WHAT IS REQUIRED: Render each line of the material below as a JSON list of strings, with one string per line and blank lines omitted.

--------------------

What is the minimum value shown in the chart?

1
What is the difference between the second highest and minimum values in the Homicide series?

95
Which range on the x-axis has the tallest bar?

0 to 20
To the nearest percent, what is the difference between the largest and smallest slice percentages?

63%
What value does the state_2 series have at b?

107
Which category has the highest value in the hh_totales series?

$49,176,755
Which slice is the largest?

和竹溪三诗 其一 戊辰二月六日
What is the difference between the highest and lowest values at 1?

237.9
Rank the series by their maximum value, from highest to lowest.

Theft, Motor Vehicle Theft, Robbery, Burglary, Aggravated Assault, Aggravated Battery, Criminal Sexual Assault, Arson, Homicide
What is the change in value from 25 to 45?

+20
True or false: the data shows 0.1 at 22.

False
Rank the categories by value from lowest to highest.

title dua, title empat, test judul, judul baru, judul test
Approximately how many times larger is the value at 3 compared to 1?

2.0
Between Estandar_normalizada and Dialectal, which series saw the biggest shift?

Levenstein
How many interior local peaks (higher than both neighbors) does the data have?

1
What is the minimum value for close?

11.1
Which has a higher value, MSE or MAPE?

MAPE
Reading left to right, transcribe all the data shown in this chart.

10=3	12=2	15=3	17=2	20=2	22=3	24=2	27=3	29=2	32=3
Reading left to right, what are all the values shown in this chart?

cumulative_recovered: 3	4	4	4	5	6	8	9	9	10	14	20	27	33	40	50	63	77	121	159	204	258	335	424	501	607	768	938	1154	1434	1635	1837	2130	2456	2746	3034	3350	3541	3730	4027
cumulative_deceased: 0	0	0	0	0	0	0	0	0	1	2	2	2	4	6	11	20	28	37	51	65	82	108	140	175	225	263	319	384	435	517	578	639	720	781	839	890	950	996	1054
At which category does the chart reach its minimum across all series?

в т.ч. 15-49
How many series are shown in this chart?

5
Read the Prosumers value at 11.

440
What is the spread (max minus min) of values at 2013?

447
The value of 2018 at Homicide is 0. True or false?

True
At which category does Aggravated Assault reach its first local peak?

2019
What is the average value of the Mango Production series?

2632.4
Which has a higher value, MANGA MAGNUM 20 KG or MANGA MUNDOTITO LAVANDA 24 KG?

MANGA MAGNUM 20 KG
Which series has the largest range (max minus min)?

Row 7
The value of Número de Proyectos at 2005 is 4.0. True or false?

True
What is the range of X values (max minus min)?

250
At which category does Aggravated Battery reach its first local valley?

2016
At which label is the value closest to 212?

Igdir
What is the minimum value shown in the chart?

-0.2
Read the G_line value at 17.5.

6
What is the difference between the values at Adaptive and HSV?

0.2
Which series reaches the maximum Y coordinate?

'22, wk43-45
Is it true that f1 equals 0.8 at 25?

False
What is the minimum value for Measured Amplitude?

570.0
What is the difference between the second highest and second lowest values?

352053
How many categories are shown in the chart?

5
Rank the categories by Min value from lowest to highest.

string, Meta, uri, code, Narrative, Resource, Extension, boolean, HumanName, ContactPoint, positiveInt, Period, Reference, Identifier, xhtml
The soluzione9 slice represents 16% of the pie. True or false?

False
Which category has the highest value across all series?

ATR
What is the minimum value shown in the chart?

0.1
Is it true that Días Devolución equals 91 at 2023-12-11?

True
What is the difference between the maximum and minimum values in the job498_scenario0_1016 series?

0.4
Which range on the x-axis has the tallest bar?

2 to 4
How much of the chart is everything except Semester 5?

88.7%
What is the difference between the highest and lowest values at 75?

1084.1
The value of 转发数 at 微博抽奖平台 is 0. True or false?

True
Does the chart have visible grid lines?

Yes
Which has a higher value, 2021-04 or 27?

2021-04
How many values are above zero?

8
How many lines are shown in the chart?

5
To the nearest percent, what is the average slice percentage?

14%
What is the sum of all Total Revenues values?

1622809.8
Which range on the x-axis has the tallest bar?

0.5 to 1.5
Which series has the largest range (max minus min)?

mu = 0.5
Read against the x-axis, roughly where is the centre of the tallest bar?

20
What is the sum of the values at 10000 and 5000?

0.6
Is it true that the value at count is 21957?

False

--------------------

FINAL ANSWER:
[
  "What is the minimum value shown in the chart?",
  "1",
  "What is the difference between the second highest and minimum values in the Homicide series?",
  "95",
  "Which range on the x-axis has the tallest bar?",
  "0 to 20",
  "To the nearest percent, what is the difference between the largest and smallest slice percentages?",
  "63%",
  "What value does the state_2 series have at b?",
  "107",
  "Which category has the highest value in the hh_totales series?",
  "$49,176,755",
  "Which slice is the largest?",
  "和竹溪三诗 其一 戊辰二月六日",
  "What is the difference between the highest and lowest values at 1?",
  "237.9",
  "Rank the series by their maximum value, from highest to lowest.",
  "Theft, Motor Vehicle Theft, Robbery, Burglary, Aggravated Assault, Aggravated Battery, Criminal Sexual Assault, Arson, Homicide",
  "What is the change in value from 25 to 45?",
  "+20",
  "True or false: the data shows 0.1 at 22.",
  "False",
  "Rank the categories by value from lowest to highest.",
  "title dua, title empat, test judul, judul baru, judul test",
  "Approximately how many times larger is the value at 3 compared to 1?",
  "2.0",
  "Between Estandar_normalizada and Dialectal, which series saw the biggest shift?",
  "Levenstein",
  "How many interior local peaks (higher than both neighbors) does the data have?",
  "1",
  "What is the minimum value for close?",
  "11.1",
  "Which has a higher value, MSE or MAPE?",
  "MAPE",
  "Reading left to right, transcribe all the data shown in this chart.",
  "10=3\t12=2\t15=3\t17=2\t20=2\t22=3\t24=2\t27=3\t29=2\t32=3",
  "Reading left to right, what are all the values shown in this chart?",
  "cumulative_recovered: 3\t4\t4\t4\t5\t6\t8\t9\t9\t10\t14\t20\t27\t33\t40\t50\t63\t77\t121\t159\t204\t258\t335\t424\t501\t607\t768\t938\t1154\t1434\t1635\t1837\t2130\t2456\t2746\t3034\t3350\t3541\t3730\t4027",
  "cumulative_deceased: 0\t0\t0\t0\t0\t0\t0\t0\t0\t1\t2\t2\t2\t4\t6\t11\t20\t28\t37\t51\t65\t82\t108\t140\t175\t225\t263\t319\t384\t435\t517\t578\t639\t720\t781\t839\t890\t950\t996\t1054",
  "At which category does the chart reach its minimum across all series?",
  "в т.ч. 15-49",
  "How many series are shown in this chart?",
  "5",
  "Read the Prosumers value at 11.",
  "440",
  "What is the spread (max minus min) of values at 2013?",
  "447",
  "The value of 2018 at Homicide is 0. True or false?",
  "True",
  "At which category does Aggravated Assault reach its first local peak?",
  "2019",
  "What is the average value of the Mango Production series?",
  "2632.4",
  "Which has a higher value, MANGA MAGNUM 20 KG or MANGA MUNDOTITO LAVANDA 24 KG?",
  "MANGA MAGNUM 20 KG",
  "Which series has the largest range (max minus min)?",
  "Row 7",
  "The value of Número de Proyectos at 2005 is 4.0. True or false?",
  "True",
  "What is the range of X values (max minus min)?",
  "250",
  "At which category does Aggravated Battery reach its first local valley?",
  "2016",
  "At which label is the value closest to 212?",
  "Igdir",
  "What is the minimum value shown in the chart?",
  "-0.2",
  "Read the G_line value at 17.5.",
  "6",
  "What is the difference between the values at Adaptive and HSV?",
  "0.2",
  "Which series reaches the maximum Y coordinate?",
  "'22, wk43-45",
  "Is it true that f1 equals 0.8 at 25?",
  "False",
  "What is the minimum value for Measured Amplitude?",
  "570.0",
  "What is the difference between the second highest and second lowest values?",
  "352053",
  "How many categories are shown in the chart?",
  "5",
  "Rank the categories by Min value from lowest to highest.",
  "string, Meta, uri, code, Narrative, Resource, Extension, boolean, HumanName, ContactPoint, positiveInt, Period, Reference, Identifier, xhtml",
  "The soluzione9 slice represents 16% of the pie. True or false?",
  "False",
  "Which category has the highest value across all series?",
  "ATR",
  "What is the minimum value shown in the chart?",
  "0.1",
  "Is it true that Días Devolución equals 91 at 2023-12-11?",
  "True",
  "What is the difference between the maximum and minimum values in the job498_scenario0_1016 series?",
  "0.4",
  "Which range on the x-axis has the tallest bar?",
  "2 to 4",
  "How much of the chart is everything except Semester 5?",
  "88.7%",
  "What is the difference between the highest and lowest values at 75?",
  "1084.1",
  "The value of 转发数 at 微博抽奖平台 is 0. True or false?",
  "True",
  "Does the chart have visible grid lines?",
  "Yes",
  "Which has a higher value, 2021-04 or 27?",
  "2021-04",
  "How many values are above zero?",
  "8",
  "How many lines are shown in the chart?",
  "5",
  "To the nearest percent, what is the average slice percentage?",
  "14%",
  "What is the sum of all Total Revenues values?",
  "1622809.8",
  "Which range on the x-axis has the tallest bar?",
  "0.5 to 1.5",
  "Which series has the largest range (max minus min)?",
  "mu = 0.5",
  "Read against the x-axis, roughly where is the centre of the tallest bar?",
  "20",
  "What is the sum of the values at 10000 and 5000?",
  "0.6",
  "Is it true that the value at count is 21957?",
  "False"
]